This is better explained with an example. I want to achieve an split like this:
two-separate-tokens-this--is--just--one--token-another
->
["two", "separate", "tokens", "this--is--just--one--token", "another"]
I naively tried str.split(/-(?!-)/)
and it won't match the first occurrence of double delimiters, but it will match the second (as it is not followed by the delimiter):
["two", "separate", "tokens", "this-", "is-", "just-", "one-", "token", "another"]
Do I have a better alternative than looping through the string?
By the way, the next step should be replacing the two consecutive delimiters by just one, so it's kind of escaping the delimiter by repeating it... So the final result would be this:
["two", "separate", "tokens", "this-is-just-one-token", "another"]
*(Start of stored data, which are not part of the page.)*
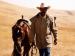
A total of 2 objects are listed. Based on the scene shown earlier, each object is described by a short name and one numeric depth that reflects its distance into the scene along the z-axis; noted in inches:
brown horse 473.4
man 435.3
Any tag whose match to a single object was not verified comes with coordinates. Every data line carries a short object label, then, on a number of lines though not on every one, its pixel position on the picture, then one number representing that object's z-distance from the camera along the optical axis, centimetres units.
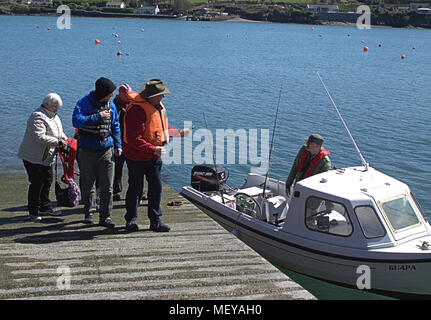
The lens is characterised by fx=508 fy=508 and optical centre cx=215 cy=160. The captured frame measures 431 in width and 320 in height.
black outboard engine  1052
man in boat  834
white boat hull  732
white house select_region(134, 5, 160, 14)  16325
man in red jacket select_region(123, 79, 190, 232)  639
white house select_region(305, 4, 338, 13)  15588
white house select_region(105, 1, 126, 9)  16200
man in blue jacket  649
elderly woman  676
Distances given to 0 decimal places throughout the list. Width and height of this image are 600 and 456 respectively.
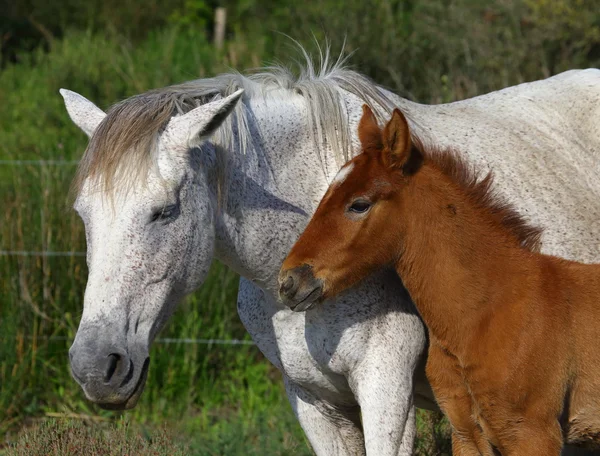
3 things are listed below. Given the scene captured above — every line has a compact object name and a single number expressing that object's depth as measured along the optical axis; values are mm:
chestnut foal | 6613
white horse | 6016
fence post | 27469
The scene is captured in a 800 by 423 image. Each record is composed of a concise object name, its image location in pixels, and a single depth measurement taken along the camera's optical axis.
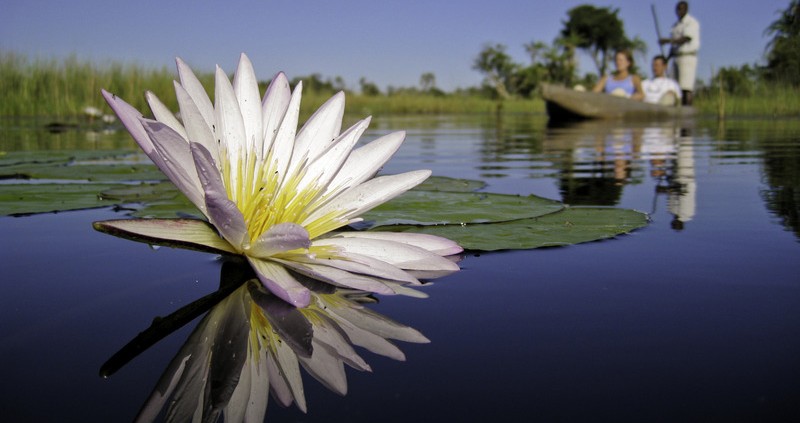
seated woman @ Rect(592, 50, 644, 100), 13.82
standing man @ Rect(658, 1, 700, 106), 13.49
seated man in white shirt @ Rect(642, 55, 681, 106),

If that can be achieved in just one step, that should be really awesome!
str.match(/(?!-)(.*?[^\-])(?=(?:-(?!-)|$))/g);
Check this fiddle.
Explanation:
Non-greedy pattern (?!-)(.*?[^\-])
match a string that does not start and does not end with dash character and pattern (?=(?:-(?!-)|$))
requires such match to be followed by single dash character or by end of line. Modifier /g
forces function match
to find all occurrences, not just a single (first) one.
Edit (based on OP's comment):
str.match(/(?:[^\-]|--)+/g);
Check this fiddle.
Explanation:
Pattern (?:[^\-]|--)
will match non-dash character or double-dash string. Sign +
says that such matching from the previous pattern should be multiplied as many times as can. Modifier /g
forces function match
to find all occurrences, not just a single (first) one.
Note:
Pattern /(?:[^-]|--)+/g
works in Javascript as well, but JSLint requires to escape -
inside of square brackets, otherwise it comes with error.